UMK Jogja 2026 telah diumumkan secara resmi bersamaan dengan penetapan di daerah lain, efektif sejak 1 Januari. Kebijakan ini menarik perhatian para pekerja dan pengusaha karena melibatkan lima kabupaten/kota di Jogja.

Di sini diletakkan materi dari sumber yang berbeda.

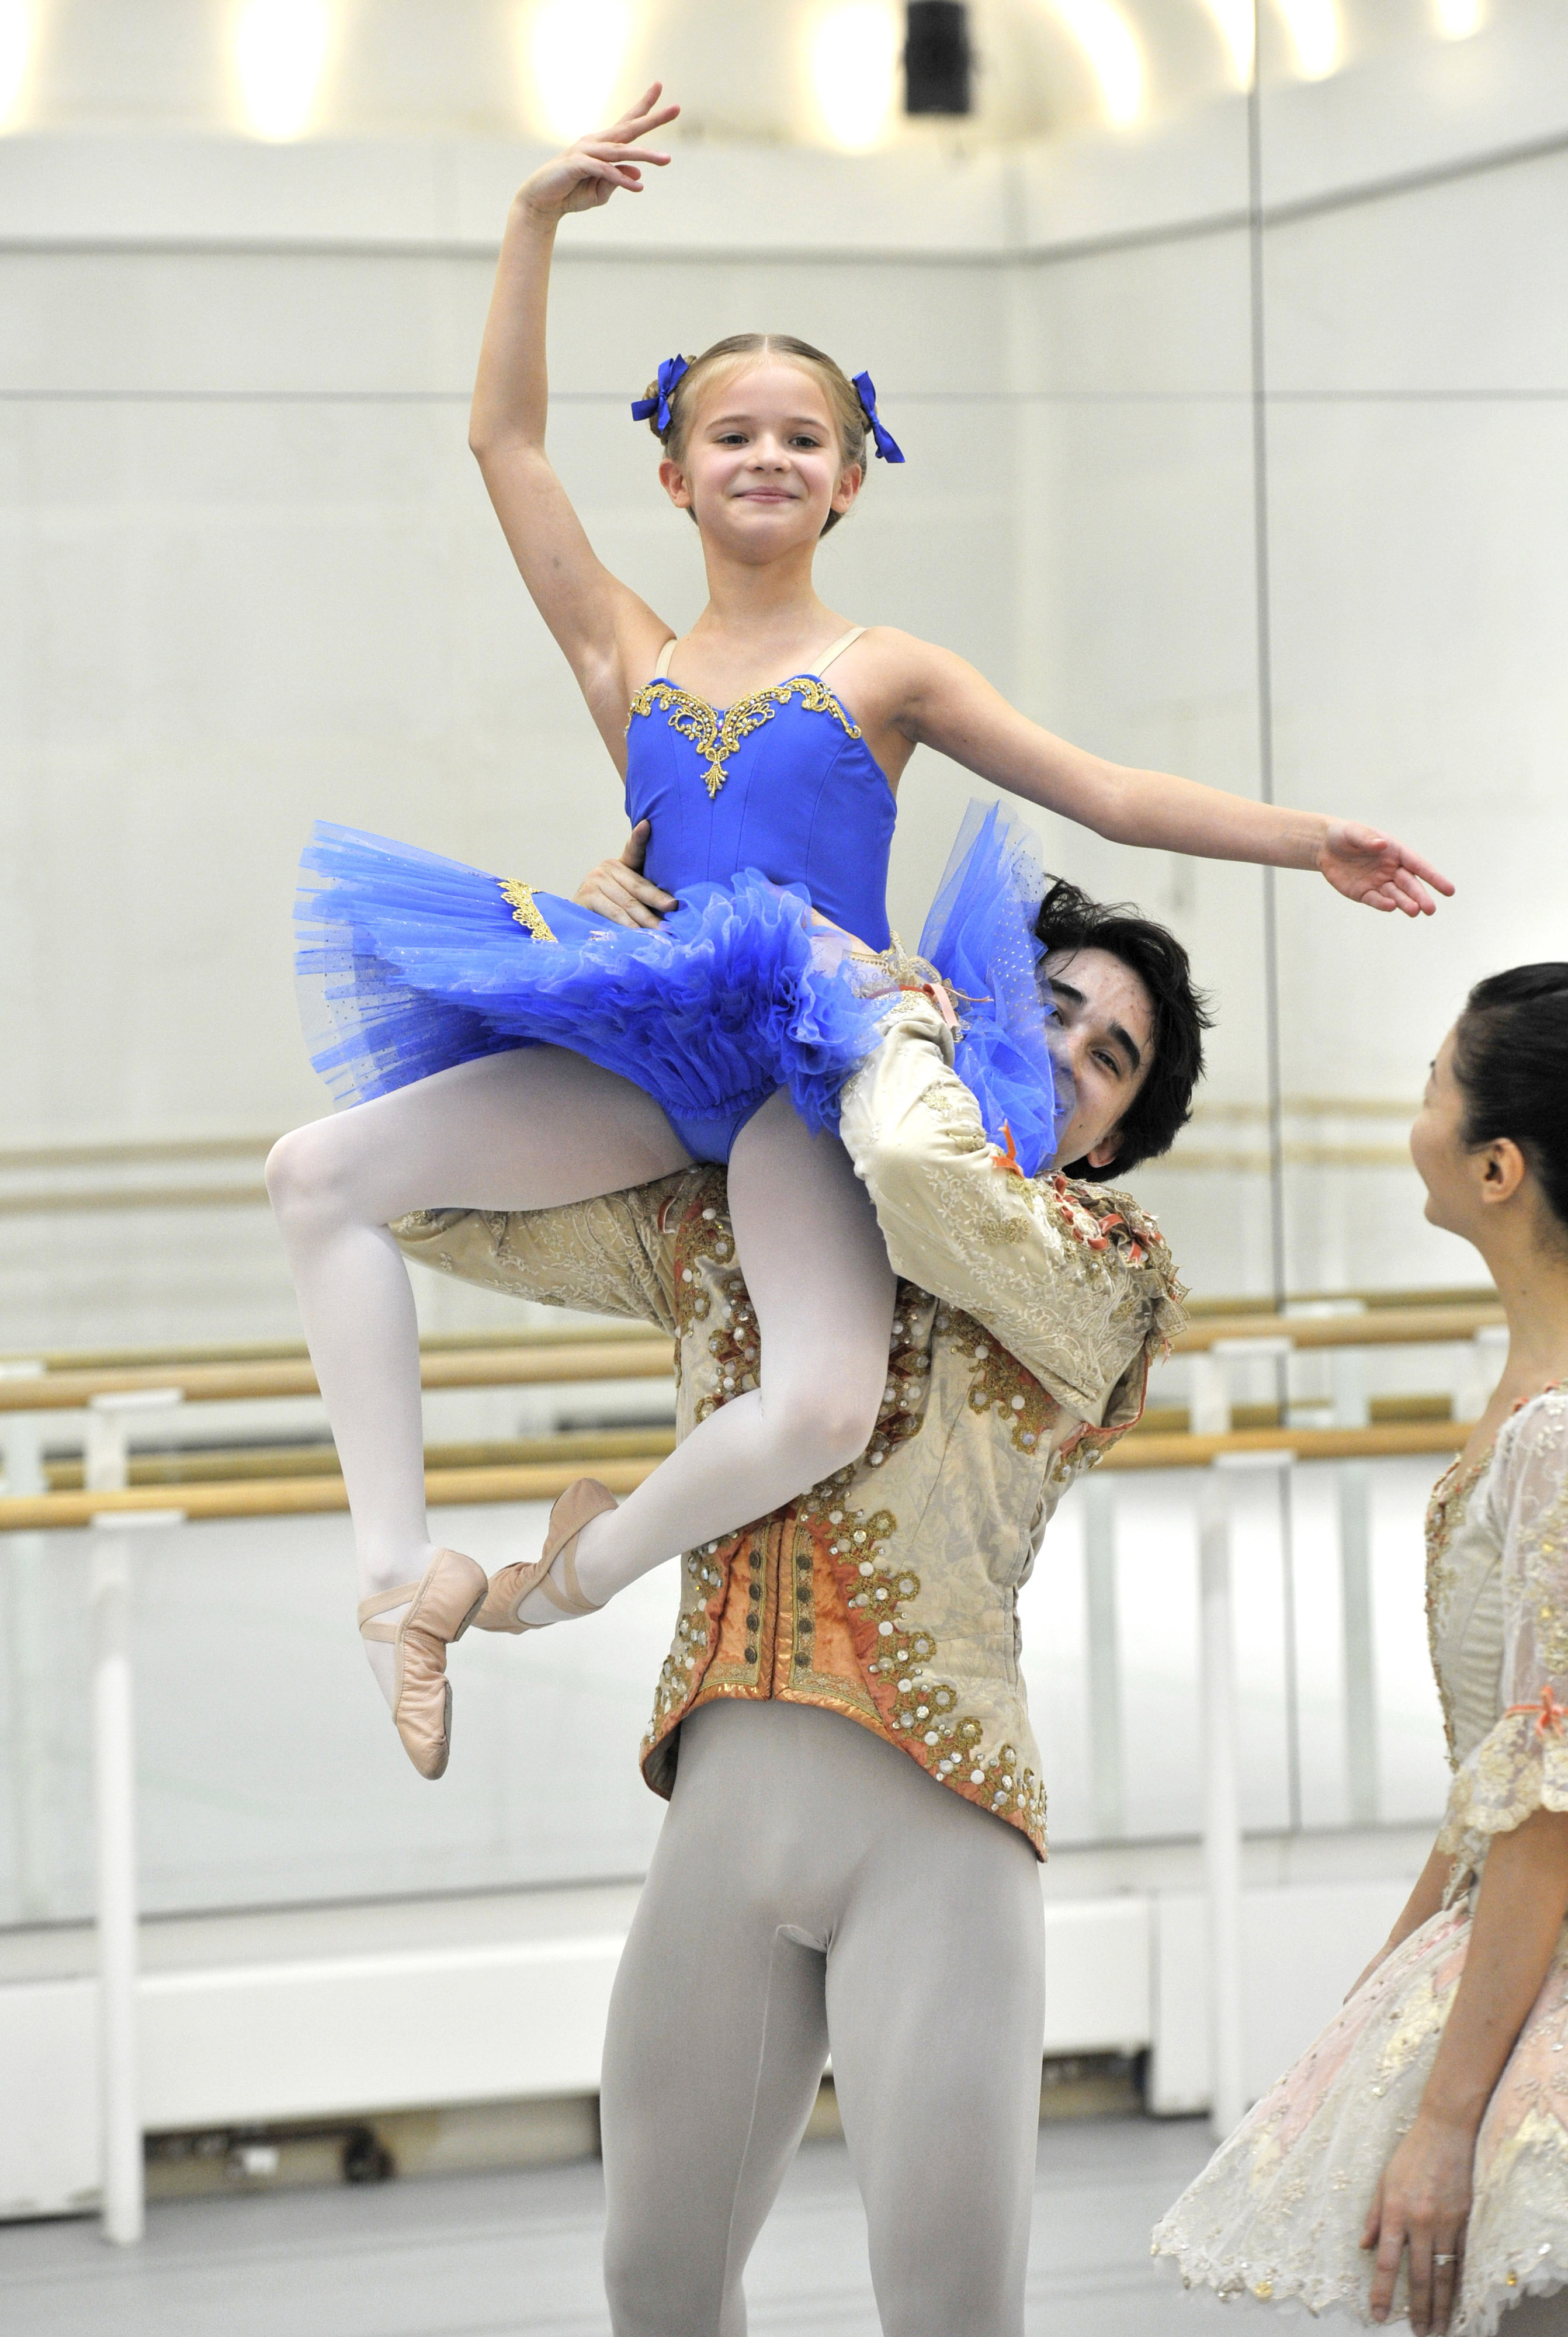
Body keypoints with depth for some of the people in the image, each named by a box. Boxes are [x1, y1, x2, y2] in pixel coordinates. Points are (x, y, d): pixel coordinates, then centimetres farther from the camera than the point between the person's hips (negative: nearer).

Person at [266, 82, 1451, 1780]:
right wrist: (539, 219, 7)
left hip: (808, 1062, -3)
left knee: (826, 1406, -30)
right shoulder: (629, 663, 15)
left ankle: (582, 1572, -1)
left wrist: (1310, 843, 1)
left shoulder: (887, 674, 10)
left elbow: (1112, 796, 10)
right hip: (649, 1056, 3)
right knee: (323, 1171, -17)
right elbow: (505, 438, 11)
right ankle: (403, 1573, -14)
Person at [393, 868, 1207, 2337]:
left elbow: (921, 1171, -19)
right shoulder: (715, 1224, 16)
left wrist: (894, 1020, 1)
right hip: (723, 1813, 4)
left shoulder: (1112, 1266, 2)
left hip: (935, 1826, -4)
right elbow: (436, 1207, 19)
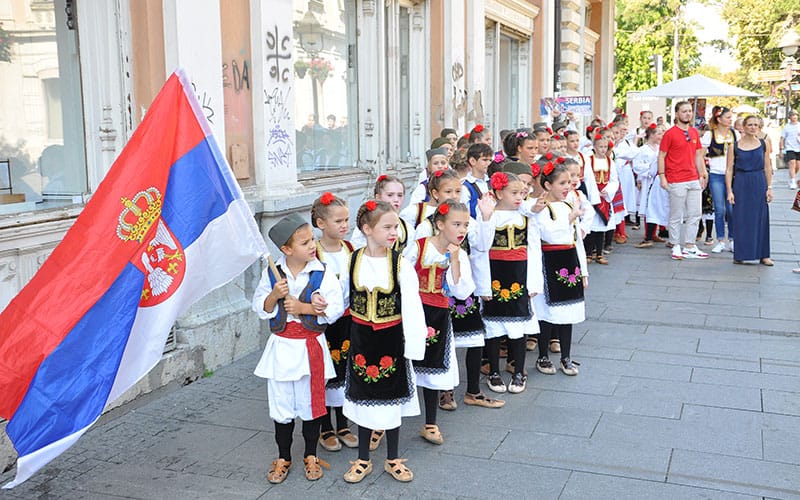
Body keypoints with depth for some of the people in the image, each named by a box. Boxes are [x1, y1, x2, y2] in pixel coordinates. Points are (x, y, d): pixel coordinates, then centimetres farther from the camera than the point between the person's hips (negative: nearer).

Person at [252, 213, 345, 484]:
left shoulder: (322, 273, -8)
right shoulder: (271, 273, -3)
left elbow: (335, 309, -13)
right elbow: (261, 308, -1)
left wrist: (303, 307, -19)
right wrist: (275, 295, -19)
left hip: (311, 346, -1)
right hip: (281, 347, 1)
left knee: (311, 402, 11)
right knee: (281, 405, 10)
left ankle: (311, 456, 29)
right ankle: (283, 457, 27)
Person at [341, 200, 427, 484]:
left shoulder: (400, 264, -12)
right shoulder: (352, 261, -6)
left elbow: (412, 307, -11)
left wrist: (414, 344, -12)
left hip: (391, 339, -1)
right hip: (361, 339, 2)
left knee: (391, 398, 12)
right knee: (364, 398, 13)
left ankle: (393, 459, 30)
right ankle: (363, 460, 30)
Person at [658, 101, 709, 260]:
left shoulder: (694, 132, 12)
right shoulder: (670, 133, -6)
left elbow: (698, 155, 18)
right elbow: (661, 156, -5)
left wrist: (702, 174, 12)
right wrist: (662, 176, -11)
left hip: (694, 180, 6)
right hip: (676, 181, -6)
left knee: (694, 215, 8)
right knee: (676, 216, 1)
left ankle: (689, 247, 16)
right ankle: (676, 247, 11)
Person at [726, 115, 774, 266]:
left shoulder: (764, 144, 5)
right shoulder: (734, 146, 0)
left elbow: (767, 168, 7)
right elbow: (729, 170, 0)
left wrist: (769, 188, 3)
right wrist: (729, 191, -6)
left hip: (759, 185, 1)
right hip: (741, 185, -1)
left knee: (761, 219, 3)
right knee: (741, 219, 1)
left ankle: (763, 255, 11)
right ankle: (741, 254, 10)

UMP untuk Jogja di tahun 2026 ditetapkan sebesar Rp 2.417.495, naik 6,78 persen atau Rp 153.414 dari angka sebelumnya Rp 2.264.081, dan menjadi dasar penetapan gaji minimum di DIY.
UMK Jogja 2026 diputuskan sebesar Rp 2.827.593, meningkat Rp 172.551 dari UMK 2025 yang sebesar Rp 2.655.041. Kota Jogja memimpin dengan UMK tertinggi, diikuti oleh Sleman.
Detail UMK Jogja 2026 dan wilayah lainnya:
– UMK Kota Yogyakarta 2026: Rp 2.827.593 (kenaikan Rp 172.551,17 atau 6,50 persen)
– UMK Sleman 2026: Rp 2.624.387 (kenaikan Rp 157.872,14 atau 6,40 persen)
– UMK Bantul 2026: Rp 2.509.001 (kenaikan Rp 148.468,00 atau 6,29 persen)
– UMK Kulon Progo 2026: Rp 2.504.520 (kenaikan Rp 153.280,15 atau 6,52 persen)
– UMK Gunung Kidul 2026: Rp 2.468.378 (kenaikan Rp 138.115,00 atau 5,93 persen)
UMK 2026 hanya berlaku bagi pekerja dengan masa kerja di bawah satu tahun. Pekerja dengan masa kerja lebih dari satu tahun akan mendapatkan kenaikan sesuai kebijakan perusahaan. Semoga informasi gaji UMR Jogja 2026 ini berguna!